Ah, permita, amigo, como ex-coroinha, mascar a hóstia da nostalgia e decretar: a Semana Santa foi praticamente extinta e desmoralizada pelos católicos.
Já era. Agora não passa de um vulgar feriadão de sexta-feira.
Senta que lá vem meu fragmento de “Amacord”, meus recuerdos de Ypacarai:
A melhor coisa da Semana Santa, além de não ter aula de segunda até sexta, era a proibição de tomar banho de quarta-feira por diante.
Outra coisa boa e perversa era fazer o papel, no drama da “Paixão de Cristo”, de um daqueles soldados que descem o chicote em Jesus.
Sem essa de distanciamento teatral. Era no lombo mesmo, o que dava mais veracidade ao espetáculo ali nas proximidades do Romeirão, em Juazeiro do Norte.
A Semana Santa era mesmo uma bênção dos céus. Não essa meia-boca de hoje, apenas com a sexta-feira dedicada ao ócio criativo.
E ai de quem teimasse contra as leis divinas. Ficava aleijado, óbvio, como nos milhares de relatos ouvidos a cada ano.
Quarta-feira de Trevas. A folhinha do calendário já deixava o veto ao banho mais do que explícito. Não podia mesmo. Nem de açude.

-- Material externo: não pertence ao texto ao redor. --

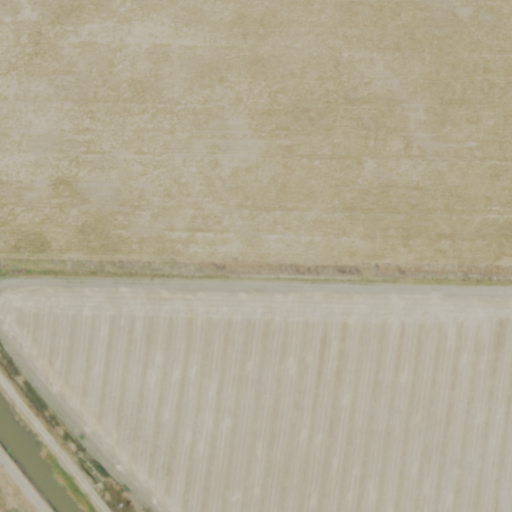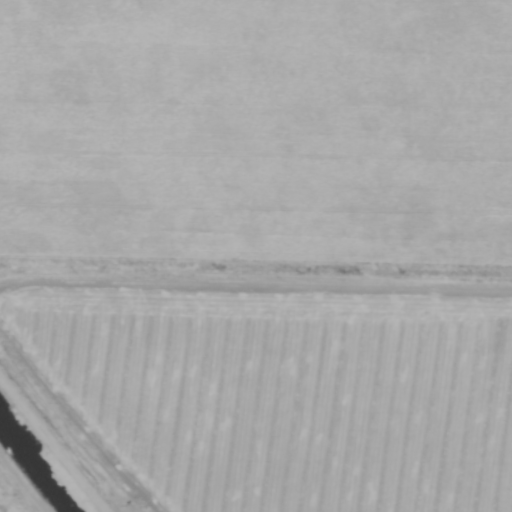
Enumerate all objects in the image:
crop: (255, 256)
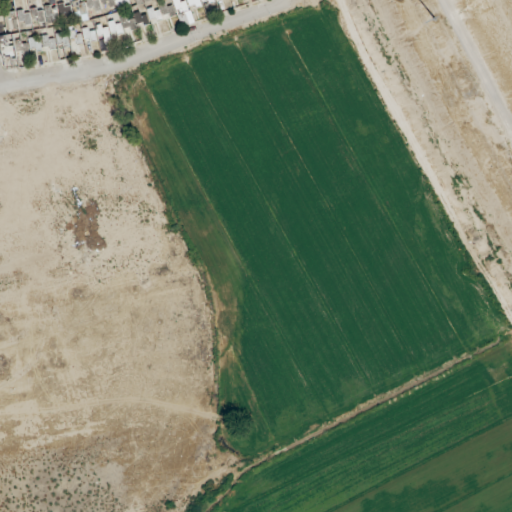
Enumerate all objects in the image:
building: (161, 0)
road: (287, 0)
power tower: (429, 19)
road: (364, 52)
road: (146, 55)
road: (451, 217)
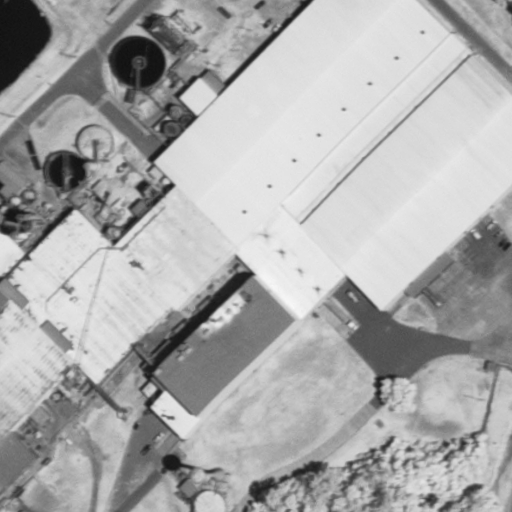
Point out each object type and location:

Só os desnaturados pecadores ou comunistas, e eles estão em toda parte, desdenhavam dos costumes, mesmo sob o risco de ficarem tronchos e empenados.
A pequena gente, a meninada, sempre correndo do banho qual um bode, vibrava com a proibição católica.
Parecíamos aquele garoto judeu que faz o Woody Allen criança no filme “A Era do Rádio”.
O gurizinho, fina ironia, chega à conclusão de que há uma grande vantagem em ter nascido em uma família pobre naqueles anos 1940, arredores de Nova York: não ser obrigado a escovar os dentes com o mesmo rigor que os filhos dos mais endinheirados.
Hoje em dia na mesma Juazeiro, conhecida como a Meca do Cariri, uma minoria de católicos mais ortodoxos ainda guarda alguns preceitos antigos da Semana Santa.
A maioria liberou geral. Até banho toma nas trevas da quarta-feira.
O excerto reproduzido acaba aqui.